• Extrait du texte:
—————
Cette semaine, en raison du peu de sorties que j'ai acquis, je vous ai proposé des critiques de mini-séries que j'avais gardées au cas où. Aujourd'hui, je vais vous parler d'une autre de ces productions mais qui n'a jamais été achevée. Il s'agit de Real Heroes, créée, écrite et dessinée par Bryan Hitch et dont quatre épisodes sur les six prévus sortirent chez Image Comics en 2014, mais restée inédite en vf.
New York. Ce soir, c'est la première de la super-production The Olympians 2 : Devastation et les six acteurs vedettes défilent sur le tapis rouge devant une foule en délire et les journalistes. Le studio qui produit ce blockbuster a promis une grosse surprise à tout le monde et quand débarque un Devastator, méchant robot de l'histoire, grandeur nature, c'est effectivement un choc...
Mais lorsque l'engin se met à tirer sur tout ce qui bouge, la joie fait place à l'effroi. Smitty évacue les acteurs avant que ceux-ci lui demandent qui il est. Il leur révèle alors qu'il les a fait passer dans une autre dimension, sur une Terre semblable à la nôtre où les Olympians ont effectivement existé avant d'être tués par les Devastators, sur ordre de Brainchild et ses mutants...
"Avengers meets Galaxy Quest" : c'est par cette formule que Bryan Hitch résumait son projet en interview avant la publication du premier épisode de Real Heroes. On croirait presque entendre Mark Millar, le scénariste avec lequel il avait animé les deux premiers volumes de The Ultimates au début des années 2000 chez Marvel. Et cette référence ne s'arrête pas là.
—————
• Exercice court 1: Recopiez mot pour mot l'extrait sur Real Heroes, en commençant aux mots « New York. Ce » et en vous arrêtant après « effectivement un choc... ».
• Exercice court 2: Rédigez la suite de l'extrait sur Real Heroes à partir de l'endroit où il s'arrête.
Les enregistrements qui suivent n'ont aucun lien avec l'extrait sur Real Heroes.

• Données:
—————
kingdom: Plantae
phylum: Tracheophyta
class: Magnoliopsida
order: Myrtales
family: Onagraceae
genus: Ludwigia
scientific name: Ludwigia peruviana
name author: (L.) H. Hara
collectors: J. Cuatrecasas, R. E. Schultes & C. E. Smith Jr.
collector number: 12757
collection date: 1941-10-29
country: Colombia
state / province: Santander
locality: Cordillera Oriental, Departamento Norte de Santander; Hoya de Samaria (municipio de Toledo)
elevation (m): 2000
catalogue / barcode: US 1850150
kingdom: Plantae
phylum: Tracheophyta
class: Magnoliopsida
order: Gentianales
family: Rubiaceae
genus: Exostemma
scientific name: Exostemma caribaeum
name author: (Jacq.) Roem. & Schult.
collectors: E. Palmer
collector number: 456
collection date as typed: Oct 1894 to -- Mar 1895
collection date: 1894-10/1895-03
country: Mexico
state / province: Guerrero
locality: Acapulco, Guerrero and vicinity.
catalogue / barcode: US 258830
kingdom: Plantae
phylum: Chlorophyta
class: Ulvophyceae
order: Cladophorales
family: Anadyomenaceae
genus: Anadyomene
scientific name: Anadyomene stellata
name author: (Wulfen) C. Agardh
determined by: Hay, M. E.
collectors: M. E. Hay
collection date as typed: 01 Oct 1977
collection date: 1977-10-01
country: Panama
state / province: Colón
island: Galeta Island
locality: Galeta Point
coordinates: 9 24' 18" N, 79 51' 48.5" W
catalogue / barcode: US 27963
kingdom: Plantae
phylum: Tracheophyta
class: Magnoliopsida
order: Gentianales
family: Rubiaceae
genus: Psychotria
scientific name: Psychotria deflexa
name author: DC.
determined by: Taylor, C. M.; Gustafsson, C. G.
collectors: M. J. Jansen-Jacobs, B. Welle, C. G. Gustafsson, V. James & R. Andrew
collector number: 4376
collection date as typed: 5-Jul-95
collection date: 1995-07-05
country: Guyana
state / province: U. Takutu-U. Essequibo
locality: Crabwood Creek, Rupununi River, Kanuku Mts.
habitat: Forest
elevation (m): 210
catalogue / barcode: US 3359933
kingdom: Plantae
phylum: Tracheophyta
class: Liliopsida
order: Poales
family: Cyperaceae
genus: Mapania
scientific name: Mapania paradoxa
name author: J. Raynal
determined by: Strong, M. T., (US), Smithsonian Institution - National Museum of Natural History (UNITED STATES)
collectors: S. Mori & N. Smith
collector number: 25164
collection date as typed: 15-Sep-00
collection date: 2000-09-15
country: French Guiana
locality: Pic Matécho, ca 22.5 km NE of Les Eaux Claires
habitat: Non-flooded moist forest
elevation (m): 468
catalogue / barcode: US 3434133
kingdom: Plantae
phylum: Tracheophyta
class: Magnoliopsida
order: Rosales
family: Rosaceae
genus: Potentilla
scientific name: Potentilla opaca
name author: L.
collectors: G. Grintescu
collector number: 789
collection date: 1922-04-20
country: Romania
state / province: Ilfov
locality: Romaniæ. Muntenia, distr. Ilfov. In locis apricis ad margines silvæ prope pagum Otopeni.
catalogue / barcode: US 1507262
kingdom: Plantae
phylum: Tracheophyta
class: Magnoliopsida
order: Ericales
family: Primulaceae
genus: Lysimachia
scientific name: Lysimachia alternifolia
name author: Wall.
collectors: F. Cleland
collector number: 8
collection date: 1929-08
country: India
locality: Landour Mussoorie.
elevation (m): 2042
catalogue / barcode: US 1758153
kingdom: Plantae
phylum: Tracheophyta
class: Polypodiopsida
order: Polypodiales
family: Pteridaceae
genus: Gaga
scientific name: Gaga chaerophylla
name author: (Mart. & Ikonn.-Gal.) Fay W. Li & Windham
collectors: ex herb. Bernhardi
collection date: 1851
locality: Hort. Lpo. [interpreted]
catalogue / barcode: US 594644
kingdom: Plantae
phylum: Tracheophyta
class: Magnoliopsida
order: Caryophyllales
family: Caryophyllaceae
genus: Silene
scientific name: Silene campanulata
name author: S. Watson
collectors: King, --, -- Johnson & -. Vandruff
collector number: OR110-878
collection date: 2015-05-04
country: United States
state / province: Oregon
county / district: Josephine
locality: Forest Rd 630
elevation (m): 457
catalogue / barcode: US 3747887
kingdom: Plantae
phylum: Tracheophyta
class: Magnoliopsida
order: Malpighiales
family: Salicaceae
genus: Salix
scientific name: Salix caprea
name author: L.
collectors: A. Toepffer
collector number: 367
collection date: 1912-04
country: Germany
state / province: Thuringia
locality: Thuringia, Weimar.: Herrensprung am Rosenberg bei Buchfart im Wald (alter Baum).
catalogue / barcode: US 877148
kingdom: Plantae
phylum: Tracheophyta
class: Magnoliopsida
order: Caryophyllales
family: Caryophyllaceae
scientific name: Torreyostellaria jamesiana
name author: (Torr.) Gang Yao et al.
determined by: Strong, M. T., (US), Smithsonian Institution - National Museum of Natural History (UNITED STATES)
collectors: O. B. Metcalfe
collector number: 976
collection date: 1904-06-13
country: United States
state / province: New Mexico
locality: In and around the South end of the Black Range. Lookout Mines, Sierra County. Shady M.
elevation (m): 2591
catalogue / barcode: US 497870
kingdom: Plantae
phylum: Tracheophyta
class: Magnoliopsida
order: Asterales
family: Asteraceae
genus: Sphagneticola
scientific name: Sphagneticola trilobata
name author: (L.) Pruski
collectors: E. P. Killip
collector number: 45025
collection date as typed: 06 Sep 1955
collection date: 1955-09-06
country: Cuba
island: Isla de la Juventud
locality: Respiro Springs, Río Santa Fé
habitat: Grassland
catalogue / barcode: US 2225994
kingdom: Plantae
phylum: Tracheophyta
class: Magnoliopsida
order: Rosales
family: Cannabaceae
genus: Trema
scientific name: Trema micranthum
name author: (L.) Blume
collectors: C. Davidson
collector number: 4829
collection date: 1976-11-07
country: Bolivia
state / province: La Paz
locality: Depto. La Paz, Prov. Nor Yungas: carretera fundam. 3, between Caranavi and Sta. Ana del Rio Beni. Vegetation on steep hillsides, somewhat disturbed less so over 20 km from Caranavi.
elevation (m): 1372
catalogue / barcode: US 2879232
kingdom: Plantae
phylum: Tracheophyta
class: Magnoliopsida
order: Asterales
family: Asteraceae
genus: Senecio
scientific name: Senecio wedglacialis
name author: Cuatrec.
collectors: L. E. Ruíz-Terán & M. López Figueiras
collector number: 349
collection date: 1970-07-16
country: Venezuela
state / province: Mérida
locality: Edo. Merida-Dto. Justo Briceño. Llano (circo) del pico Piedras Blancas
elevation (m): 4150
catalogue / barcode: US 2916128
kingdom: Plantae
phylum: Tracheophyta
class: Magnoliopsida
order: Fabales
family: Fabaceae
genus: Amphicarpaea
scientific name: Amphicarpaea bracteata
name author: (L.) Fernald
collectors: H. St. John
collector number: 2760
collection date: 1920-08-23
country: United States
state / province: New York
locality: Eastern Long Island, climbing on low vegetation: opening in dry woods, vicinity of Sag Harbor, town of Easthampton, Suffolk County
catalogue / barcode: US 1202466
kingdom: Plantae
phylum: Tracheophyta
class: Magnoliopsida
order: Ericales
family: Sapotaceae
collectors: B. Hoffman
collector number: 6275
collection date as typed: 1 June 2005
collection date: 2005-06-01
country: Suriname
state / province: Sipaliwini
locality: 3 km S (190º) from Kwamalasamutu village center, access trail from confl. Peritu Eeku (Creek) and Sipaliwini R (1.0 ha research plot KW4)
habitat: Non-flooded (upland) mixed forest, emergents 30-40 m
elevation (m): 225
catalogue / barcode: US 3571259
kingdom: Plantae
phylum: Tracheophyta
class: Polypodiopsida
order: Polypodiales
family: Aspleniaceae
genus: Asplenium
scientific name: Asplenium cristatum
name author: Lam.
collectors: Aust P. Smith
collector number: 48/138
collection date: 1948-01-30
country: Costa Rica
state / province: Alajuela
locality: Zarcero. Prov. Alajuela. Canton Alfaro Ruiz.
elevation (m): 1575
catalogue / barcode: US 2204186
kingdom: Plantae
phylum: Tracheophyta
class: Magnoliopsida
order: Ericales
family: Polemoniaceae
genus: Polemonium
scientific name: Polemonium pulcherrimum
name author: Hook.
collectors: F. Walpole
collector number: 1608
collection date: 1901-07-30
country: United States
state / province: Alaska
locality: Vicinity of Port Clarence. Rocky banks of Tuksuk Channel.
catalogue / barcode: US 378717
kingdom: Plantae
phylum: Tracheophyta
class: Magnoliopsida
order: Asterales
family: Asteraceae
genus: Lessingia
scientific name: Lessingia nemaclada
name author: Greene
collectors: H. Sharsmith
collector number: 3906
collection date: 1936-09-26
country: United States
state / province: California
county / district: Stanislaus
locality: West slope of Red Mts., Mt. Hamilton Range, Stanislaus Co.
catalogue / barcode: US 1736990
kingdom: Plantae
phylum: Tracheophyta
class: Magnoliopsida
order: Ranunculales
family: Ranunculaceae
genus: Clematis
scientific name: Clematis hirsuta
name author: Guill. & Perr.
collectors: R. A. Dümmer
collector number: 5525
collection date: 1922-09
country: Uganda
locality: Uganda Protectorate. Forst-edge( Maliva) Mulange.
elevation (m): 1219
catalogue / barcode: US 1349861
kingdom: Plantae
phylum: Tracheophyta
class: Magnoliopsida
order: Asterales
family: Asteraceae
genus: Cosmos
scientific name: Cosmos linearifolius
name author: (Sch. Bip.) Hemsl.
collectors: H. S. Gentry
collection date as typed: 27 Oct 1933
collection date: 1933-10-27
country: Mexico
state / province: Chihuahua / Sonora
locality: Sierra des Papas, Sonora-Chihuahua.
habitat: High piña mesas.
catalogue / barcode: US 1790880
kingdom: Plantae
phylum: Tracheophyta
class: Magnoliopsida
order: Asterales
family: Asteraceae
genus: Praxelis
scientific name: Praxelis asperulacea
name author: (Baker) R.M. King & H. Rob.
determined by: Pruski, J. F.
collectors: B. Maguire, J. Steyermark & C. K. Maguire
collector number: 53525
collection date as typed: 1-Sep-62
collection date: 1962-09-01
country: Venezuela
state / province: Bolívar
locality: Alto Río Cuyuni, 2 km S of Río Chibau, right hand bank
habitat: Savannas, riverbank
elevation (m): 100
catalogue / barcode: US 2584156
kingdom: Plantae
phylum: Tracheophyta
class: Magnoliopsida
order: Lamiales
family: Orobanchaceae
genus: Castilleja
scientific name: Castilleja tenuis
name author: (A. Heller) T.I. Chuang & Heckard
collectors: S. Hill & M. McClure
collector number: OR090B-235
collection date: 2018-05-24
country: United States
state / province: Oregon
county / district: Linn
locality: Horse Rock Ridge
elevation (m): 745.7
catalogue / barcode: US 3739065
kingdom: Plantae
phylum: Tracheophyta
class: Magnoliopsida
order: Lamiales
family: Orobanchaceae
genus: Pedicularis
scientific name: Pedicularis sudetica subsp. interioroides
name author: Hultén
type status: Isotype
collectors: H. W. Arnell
—————
• Réponse finale 1:
New York. Ce soir, c'est la première de la super-production The Olympians 2 : Devastation et les six acteurs vedettes défilent sur le tapis rouge devant une foule en délire et les journalistes. Le studio qui produit ce blockbuster a promis une grosse surprise à tout le monde et quand débarque un Devastator, méchant robot de l'histoire, grandeur nature, c'est effectivement un choc...

• Réponse finale 2:
En 2014, Bryan Hitch est un dessinateur libre. Son contrat d'exclusivité avec Marvel a expiré depuis 2011. L'année suivante, il se lance pour la première fois dans un projet en creator-owned en illustrant la mini-série America's Got Powers, écrite par Jonathan Ross, déjà pour Image Comics. Puis en 2013, il revient chez Marvel pour dessiner les six premiers épisodes de l'event Age of Ultron, écrit par Brian Michael Bendis. Il se sent alors prêt à assumer le rôle d'auteur complet et ce sera pour Real Heroes.
En 2012 est sorti Avengers, de Joss Whedon, énorme carton au box office pour les studios Marvel. Hitch, depuis toujours associé aux comics spectaculaires, a envie d'en produire un qui serait aussi fun et bigger than life que ce long métrage, mais en y ajoutant une touche méta. Il mixe alors cela avec un autre film, Galaxy Quest, de Dan Parisot, datant de 1999, dans lequel les acteurs d'une série ressemblant à Star Trek sont enlevés par des extra-terrestres croyant qu'ils sont de vrais aventuriers de l'espace.
Un concept qui n'est donc pas original mais malin et accrocheur. Pourtant, Hitch ne complètera jamais son projet en ne finalisant que quatre épisodes sur les six prévus. Il ne s'est jamais expliqué sur cet abandon, d'autant plus surprenant que, en lisant ces quatre numéros, on ne peut vraiment pas dire que l'artiste s'est ménagé ou a bâclé son ouvrage.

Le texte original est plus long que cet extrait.